Write out the markup and text in the entries below exactly as given, leaving out the pictures.

-------- Data section --------

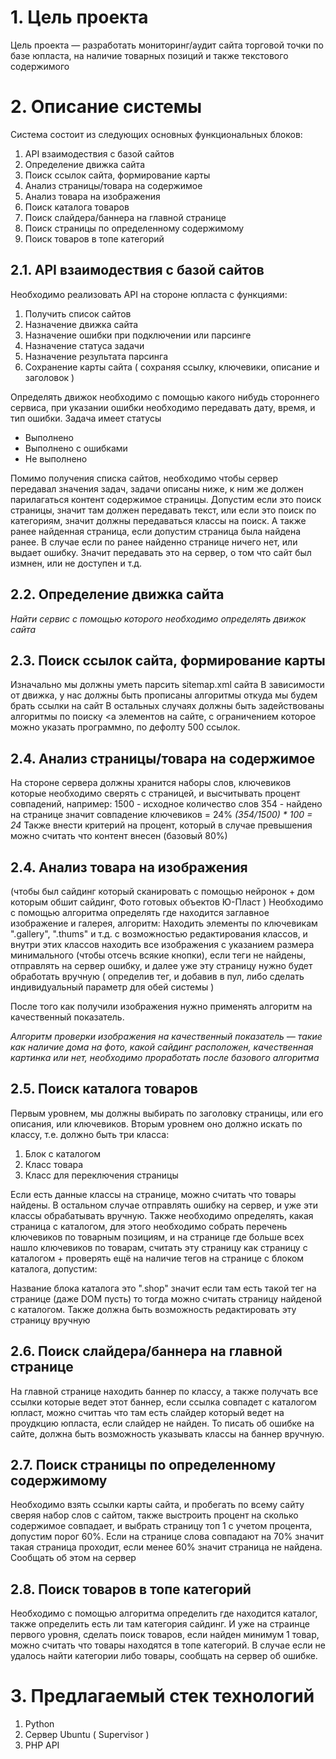 # 1. Цель проекта

Цель проекта — разработать мониторинг/аудит сайта торговой точки по базе юпласта, на наличие товарных позиций и также текстового содержимого


# 2. Описание системы

Система состоит из следующих основных функциональных блоков:

1. API взаимодествия с базой сайтов
2. Определение движка сайта
3. Поиск ссылок сайта, формирование карты
4. Анализ страницы/товара на содержимое
5. Анализ товара на изображения
6. Поиск каталога товаров
7. Поиск слайдера/баннера на главной странице
8. Поиск страницы по определенному содержимому
9. Поиск товаров в топе категорий


## 2.1. API взаимодествия с базой сайтов

Необходимо реализовать API на стороне юпласта с функциями:

1. Получить список сайтов
2. Назначение движка сайта
3. Назначение ошибки при подключении или парсинге
4. Назначение статуса задачи
5. Назначение результата парсинга
6. Сохранение карты сайта ( сохраняя ссылку, ключевики, описание и заголовок )

Определять движок необходимо с помощью какого нибудь стороннего сервиса, при указании ошибки необходимо передавать дату, время, и тип ошибки.
Задача имеет статусы

* Выполнено 
* Выполнено с ошибками
* Не выполнено

Помимо получения списка сайтов, необходимо чтобы сервер передавал значения задач, задачи описаны ниже, к ним же должен парилагаться контент содержимое страницы. Допустим если это поиск страницы, значит там должен передавать текст, или если это поиск по категориям, значит должны передаваться классы на поиск. А также ранее найденная страница, если допустим страница была найдена ранее. В случае если по ранее найденно странице ничего нет, или выдает ошибку. Значит передавать это на сервер, о том что сайт был измнен, или не доступен и т.д.



## 2.2. Определение движка сайта

*Найти сервис с помощью которого необходимо определять движок сайта*


## 2.3. Поиск ссылок сайта, формирование карты

Изначально мы должны уметь парсить sitemap.xml сайта
В зависимости от движка, у нас должны быть прописаны алгоритмы откуда мы будем брать ссылки на сайт
В остальных случаях должны быть задействованы алгоритмы по поиску <a элементов на сайте, с ограничением которое можно указать программно, по дефолту 500 ссылок.


## 2.4. Анализ страницы/товара на содержимое

На стороне сервера должны хранится наборы слов, ключевиков которые необходимо сверять с страницей, и высчитывать процент совпадений, например:
1500 - исходное количество слов
354 - найдено на странице
значит совпадение ключевиков = 24%
*(354/1500) * 100 = 24*
Также внести критерий на процент, который в случае превышения можно считать что контент внесен (базовый 80%)


## 2.4. Анализ товара на изображения

(чтобы был сайдинг который сканировать с помощью нейронок + дом которым обшит сайдинг, Фото готовых объектов Ю-Пласт )
Необходимо с помощью алгоритма определять где находится заглавное изображение и галерея, алгоритм:
Находить элементы по ключевикам ".gallery", ".thums" и т.д. с возможностью редактирования классов, и внутри этих классов находить все изображения с указанием размера минимального (чтобы отсечь всякие кнопки), если теги не найдены, отправлять на сервер ошибку, и далее уже эту страницу нужно будет обработать вручную ( определив тег, и добавив в пул, либо сделать индивидуальный параметр для обей системы )


После того как получили изображения нужно применять алгоритм на качественный показатель.


*Алгоритм проверки изображения на качественный показатель — такие как наличие дома на фото, какой сайдинг расположен, качественная картинка или нет, необходимо проработать после базового алгоритма*


## 2.5. Поиск каталога товаров

Первым уровнем, мы должны выбирать по заголовку страницы, или его описания, или ключевиков.
Вторым уровнем оно должно искать по классу, т.е. должно быть три класса:
1. Блок с каталогом
2. Класс товара
3. Класс для переключения страницы

Если есть данные классы на странице, можно считать что товары найдены. В остальном случае отправлять ошибку на сервер, и уже эти классы обрабатывать вручную.
Также необходимо определять, какая страница с каталогом, для этого необходимо собрать перечень ключевиков по товарным позициям, и на странице где больше всех нашло ключевиков по товарам, считать эту страницу как страницу с каталогом + проверять ещё на наличие тегов на странице с блоком каталога, допустим:

Название блока каталога это ".shop" значит если там есть такой тег на странице (даже DOM пусть) то тогда можно считать страницу найденой с каталогом. Также должна быть возможность редактировать эту страницу вручную


## 2.6. Поиск слайдера/баннера на главной странице

На главной странице находить баннер по классу, а также получать все ссылки которые ведет этот баннер, если ссылка совпадет с каталогом юпласт, можно считтаь что там есть слайдер который ведет на проудкцию юпласта, если слайдер не найден. То писать об ошибке на сайте, должна быть возможность указывать классы на баннер вручную.


## 2.7. Поиск страницы по определенному содержимому

Необходимо взять ссылки карты сайта, и пробегать по всему сайту сверяя набор слов с сайтом, также выстроить процент на сколько содержимое совпадает, и выбрать страницу топ 1 с учетом процента, допустим порог 60%. Если на странице слова совпадают на 70% значит такая страница проходит, если менее 60% значит страница не найдена. Сообщать об этом на сервер


## 2.8. Поиск товаров в топе категорий

Необходимо с помощью алгоритма определить где находится каталог, также определить есть ли там категория сайдинг. И уже на страинце первого уровня, сделать поиск товаров, если найден минимум 1 товар, можно считать что товары находятся в топе категорий. В случае если не удалось найти категории либо товары, сообщать на сервер об ошибке.


# 3. Предлагаемый стек технологий

1. Python 
2. Сервер Ubuntu ( Supervisor )
3. PHP API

--------

**Worked solution:**
 # 1. Цель проекта

Цель проекта — разработать мониторинг/аудит сайта торговой точки по базе юпласта, на наличие товарных позиций и также текстового содержимого


# 2. Описание системы

Система состоит из следующих основных функциональных блоков:

1. API взаимодествия с базой сайтов
2. Определение движка сайта
3. Поиск ссылок сайта, формирование карты
4. Анализ страницы/товара на содержимое
5. Анализ товара на изображения
6. Поиск каталога товаров
7. Поиск слайдера/баннера на главной странице
8. Поиск страницы по определенному содержимому
9. Поиск товаров в топе категорий


## 2.1. API взаимодествия с базой сайтов

Необходимо реализовать API на стороне юпласта с функциями:

1. Получить список сайтов
2. Назначение движка сайта
3. Назначение ошибки при подключении или парсинге
4. Назначение статуса задачи
5. Назначение результата парсинга
6. Сохранение карты сайта ( сохраняя ссылку, ключевики, описание и заголовок )

Определять движок необходимо с помощью какого нибудь стороннего сервиса, при указании ошибки необходимо передавать дату, время, и тип ошибки.
Задача имеет статусы

* Выполнено 
* Выполнено с ошибками
* Не выполнено

Помимо получения списка сайтов, необходимо чтобы сервер передавал значения задач, задачи описаны ниже, к ним же должен парилагаться контент содержимое страницы. Допустим если это поиск страницы, значит там должен передавать текст, или если это поиск по категориям, значит должны передаваться классы на поиск. А также ранее найденная страница, если допустим страница была найдена ранее. В случае если по ранее найденно странице ничего нет, или выдает ошибку. Значит передавать это на сервер, о том что сайт был измнен, или не доступен и т.д.



## 2.2. Определение движка сайта

*Найти сервис с помощью которого необходимо определять движок сайта*


## 2.3. Поиск ссылок сайта, формирование карты

Изначально мы должны уметь парсить sitemap.xml сайта
В зависимости от движка, у нас должны быть прописаны алгоритмы откуда мы будем брать ссылки на сайт
В остальных случаях должны быть задействованы алгоритмы по поиску <a элементов на сайте, с ограничением которое можно указать программно, по дефолту 500 ссылок.


## 2.4. Анализ страницы/товара на содержимое

На стороне сервера должны хранится наборы слов, ключевиков которые необходимо сверять с страницей, и высчитывать процент совпадений, например:
1500 - исходное количество слов
354 - найдено на странице
значит совпадение ключевиков = 24%
*(354/1500) * 100 = 24*
Также внести критерий на процент, который в случае превышения можно считать что контент внесен (базовый 80%)


## 2.4. Анализ товара на изображения

(чтобы был сайдинг который сканировать с помощью нейронок + дом которым обшит сайдинг, Фото готовых объектов Ю-Пласт )
Необходимо с помощью алгоритма определять где находится заглавное изображение и галерея, алгоритм:
Находить элементы по ключевикам ".gallery", ".thums" и т.д. с возможностью редактирования классов, и внутри этих классов находить все изображения с указанием размера минимального (чтобы отсечь всякие кнопки), если теги не найдены, отправлять на сервер ошибку, и далее уже эту страницу нужно будет обработать вручную ( определив тег, и добавив в пул, либо сделать индивидуальный параметр для обей системы )


После того как получили изображения нужно применять алгоритм на качественный показатель.


*Алгоритм проверки изображения на качественный показатель — такие как наличие дома на фото, какой сайдинг расположен, качественная картинка или нет, необходимо проработать после базового алгоритма*


## 2.5. Поиск каталога товаров

Первым уровнем, мы должны выбирать по заголовку страницы, или его описания, или ключевиков.
Вторым уровнем оно должно искать по классу, т.е. должно быть три класса:
1. Блок с каталогом
2. Класс товара
3. Класс для переключения страницы

Если есть данные классы на странице, можно считать что товары найдены. В остальном случае отправлять ошибку на сервер, и уже эти классы обрабатывать вручную.
Также необходимо определять, какая страница с каталогом, для этого необходимо собрать перечень ключевиков по товарным позициям, и на странице где больше всех нашло ключевиков по товарам, считать эту страницу как страницу с каталогом + проверять ещё на наличие тегов на странице с блоком каталога, допустим:

Название блока каталога это ".shop" значит если там есть такой тег на странице (даже DOM пусть) то тогда можно считать страницу найденой с каталогом. Также должна быть возможность редактировать эту страницу вручную


## 2.6. Поиск слайдера/баннера на главной странице

На главной странице находить баннер по классу, а также получать все ссылки которые ведет этот баннер, если ссылка совпадет с каталогом юпласт, можно считтаь что там есть слайдер который ведет на проудкцию юпласта, если слайдер не найден. То писать об ошибке на сайте, должна быть возможность указывать классы на баннер вручную.


## 2.7. Поиск страницы по определенному содержимому

Необходимо взять ссылки карты сайта, и пробегать по всему сайту сверяя набор слов с сайтом, также выстроить процент на сколько содержимое совпадает, и выбрать страницу топ 1 с учетом процента, допустим порог 60%. Если на странице слова совпадают на 70% значит такая страница проходит, если менее 60% значит страница не найдена. Сообщать об этом на сервер


## 2.8. Поиск товаров в топе категорий

Необходимо с помощью алгоритма определить где находится каталог, также определить есть ли там категория сайдинг. И уже на страинце первого уровня, сделать поиск товаров, если найден минимум 1 товар, можно считать что товары находятся в топе категорий. В случае если не удалось найти категории либо товары, сообщать на сервер об ошибке.


# 3. Предлагаемый стек технологий

1. Python 
2. Сервер Ubuntu ( Supervisor )
3. PHP API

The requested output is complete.